假设我有一个芹菜任务,它需要两个参数:X(a,b)
我需要使用以下两个规则来实现自定义并发逻辑:
-
如果
X
的实例具有不同的a
值,则它们可以同时运行。也就是说,如果当X(a=2,b=20)
被添加到队列时X(a=1,b=10)
正在运行,则后者被从队列中拉出并立即执行。 -
如果
X
的实例具有与a
相同的值,则它们不能同时运行。也就是说,如果在将X(a=1,b=20)
添加到队列时X(a=1,b=10)
正在运行,则后者必须在队列上等待,直到前者完成为止。
规则#1通过设置worker_concurrency>1
(docs)与芹菜一起开箱即用。第二条规则很棘手。
分布式任务锁定,如文档和本博客中所述,是一种让我接近所需的方法。甚至还有一些库可以为您实现它(芹菜单例)。然而,回过头来看规则#2,这种方法似乎可以防止第二个任务排队,直到第一个任务完成。我需要它排队,只是在第一个任务完成之前不要在工作人员上执行。
有没有办法实现这一点?这个SO问题提出了一个类似的问题,但到目前为止还没有答案。
这似乎是使用redis和绑定芹菜任务的一个很好的例子。如果你还没有这样做,你也可以使用redis作为你的芹菜代理,如果你需要的话,也可以使用它作为缓存层。这真是一把瑞士军刀。部署redis也非常简单。我强烈鼓励任何人更加熟悉它。它是一个很好的工具。
我会稍微改变一下这个例子,因为我总是被单字符函数和变量弄糊涂。
# Think of this as X(a,b) from the question
@task
def add(num1, num2):
return num1 + num2
然后我们可以升级add
,使其看起来更像这样:
# "bind" the task so we have access to all the Task base class functionality
# via "self".
# https://docs.celeryproject.org/en/latest/reference/celery.app.task.html#celery.app.task.Task.retry
@task(bind=True)
def add(self, num1, num2):
if does_running_task_exist_with(num1):
# requeue. Please visit the docs for "retry" mentioned above.
# There are also max_retries and some other nice things.
# Try again in 10s
self.retry(countdown=10)
return
return num1 + num2
然后,我们的does_running_task_exist_with
辅助函数将使用redisSet。像所有Set实现一样,它们保证唯一性,并且可以快速检查成员的存在。

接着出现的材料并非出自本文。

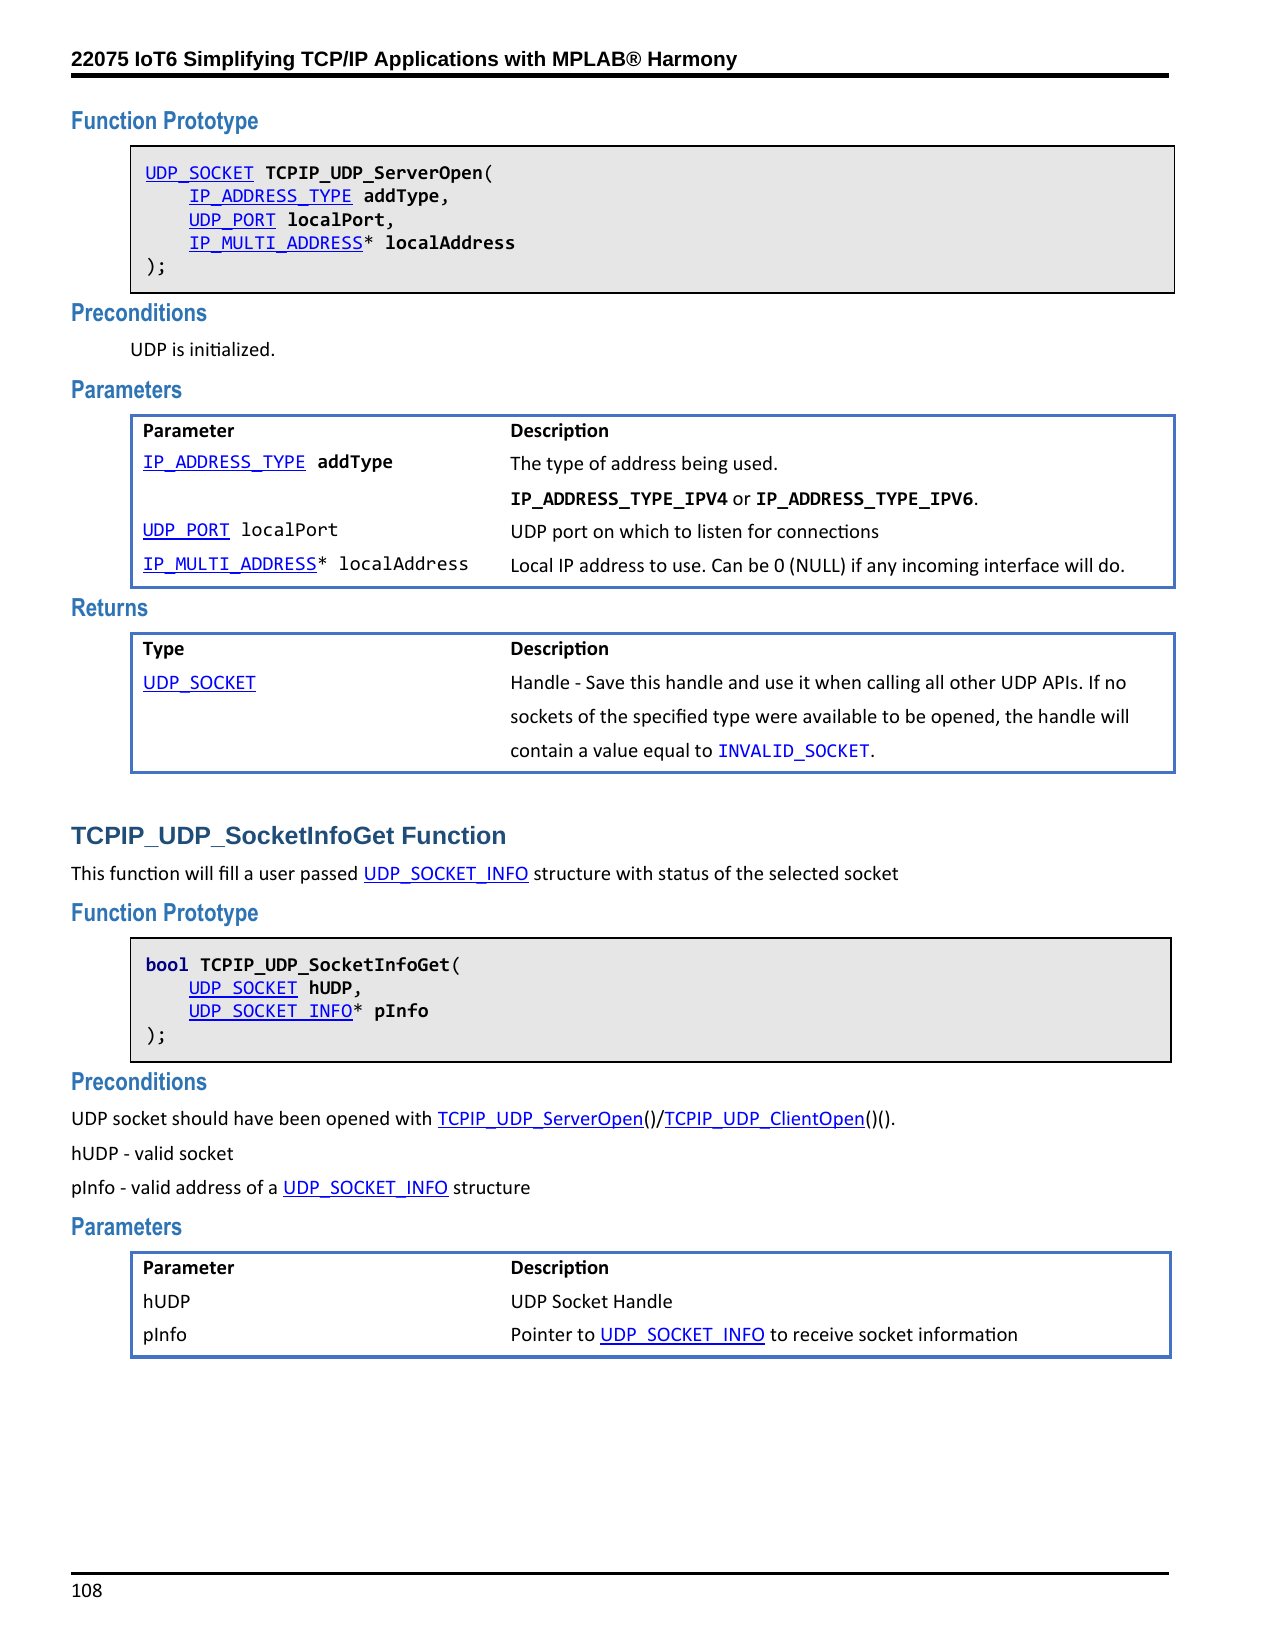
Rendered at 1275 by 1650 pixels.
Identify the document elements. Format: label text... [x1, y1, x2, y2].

subtitle Parameters [71, 375, 1169, 404]
subtitle TCPIP_UDP_SocketInfoGet Function [71, 821, 1169, 850]
table_header Parameter [133, 417, 499, 451]
table_cell Handle - Save this handle and use it when calling all other UDP APIs. If no sockets of the specified type were available to be opened, the handle will contain a value equal to INVALID_SOCKET. [499, 669, 1173, 771]
table_cell Pointer to UDP_SOCKET_INFO to receive socket information [499, 1322, 1169, 1355]
table_cell Local IP address to use. Can be 0 (NULL) if any incoming interface will do. [499, 553, 1173, 586]
subtitle Function Prototype [71, 106, 1169, 135]
text UDP socket should have been opened with TCPIP_UDP_ServerOpen()/TCPIP_UDP_ClientOpen()(). [71, 1105, 1169, 1131]
table_cell The type of address being used. IP_ADDRESS_TYPE_IPV4 or IP_ADDRESS_TYPE_IPV6. [499, 451, 1173, 519]
table_cell IP_MULTI_ADDRESS* localAddress [133, 553, 499, 586]
subtitle Preconditions [71, 298, 1169, 327]
text pInfo - valid address of a UDP_SOCKET_INFO structure [71, 1174, 1169, 1199]
table_header Description [499, 635, 1173, 669]
text hUDP - valid socket [71, 1140, 1169, 1165]
subtitle Preconditions [71, 1067, 1169, 1095]
table_cell IP_ADDRESS_TYPE addType [133, 451, 499, 519]
subtitle Parameters [71, 1212, 1169, 1241]
table_header bool TCPIP_UDP_SocketInfoGet( UDP_SOCKET hUDP, UDP_SOCKET_INFO* pInfo ); [131, 939, 1170, 1061]
table_header Parameter [133, 1254, 499, 1288]
table_cell UDP Socket Handle [499, 1288, 1169, 1322]
table_cell UDP_SOCKET [133, 669, 499, 771]
text UDP is initialized. [130, 337, 1169, 362]
subtitle Function Prototype [71, 898, 1169, 927]
table_cell UDP_PORT localPort [133, 519, 499, 552]
table_cell UDP port on which to listen for connections [499, 519, 1173, 552]
table_cell pInfo [133, 1322, 499, 1355]
table_header Type [133, 635, 499, 669]
subtitle Returns [71, 593, 1169, 622]
table_cell hUDP [133, 1288, 499, 1322]
table_header UDP_SOCKET TCPIP_UDP_ServerOpen( IP_ADDRESS_TYPE addType, UDP_PORT localPort, IP_MULTI_ADDRESS* localAddress ); [131, 147, 1174, 292]
table_header Description [499, 1254, 1169, 1288]
text This function will fill a user passed UDP_SOCKET_INFO structure with status of the selected socket [71, 860, 1169, 885]
table_header Description [499, 417, 1173, 451]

# Using https://github.com/andymccurdy/redis-py
import redis
def does_running_task_exist_with(some_number):
# Connect to redis.
# Using database number 2. You might be using db 0 for celery brokerage,
# and db 1 for celery result storage. Using a separate DB is just nice
# for isolation. Redis has up to 16.
# Connects to localhost by default.
redis_conn = redis.StrictRedis(db=2)
# we try adding this number to the Set of currently processing numbers
# https://redis.io/commands/sadd
# Return value: the number of elements that were added to the set,
# not including all the elements already present into the set.
members_added = redis_conn.sadd("manager_task_args", str(some_number))
# Or shortcut it as "return members_added == 0". This here is
# more expressive though
if members_added == 0:
return True
return False
好吧。现在跟踪和决策已经到位。缺少的一件重要的事情是:一旦add
任务完成,我们需要从redis集中删除num1
。让我们稍微调整一下函数。
import redis
@task(bind=True)
def add(self, num1, num2):
if does_running_task_exist_with(num1):
self.retry(countdown=10)
return
# Do actual work…
result = num1 + num2
# Cleanup
redis_conn = redis.StrictRedis(db=2)
redis_conn.srem("manager_task_args", str(num1))
return result
但如果出了问题怎么办?如果添加失败怎么办?然后我们的num1
永远不会从集合中删除,我们的队列开始变得越来越长。我们不想那样。您可以在这里做两件事:要么用on_failure
方法创建一个基于类的任务,要么在try中包装它,除非finally。我们将走最后一次尝试的路线,因为在这种情况下更容易遵循:
import redis
@task(bind=True)
def add(self, num1, num2):
if does_running_task_exist_with(num1):
self.retry(countdown=10)
return
try:
result = num1 + num2
finally:
redis_conn = redis.StrictRedis(db=2)
redis_conn.srem("manager_task_args", str(num1))
return result
注意,如果你有大量的任务,你可能还想研究redis连接池。
我也遇到过同样的问题,只需使用CeleryOnce就可以解决简单地说,这个库为芹菜任务提供了一个基类,并使用Redis或文件备份的锁定机制。您甚至可以编写自己的Celery Task类,并从该库的QueueOnce类继承它。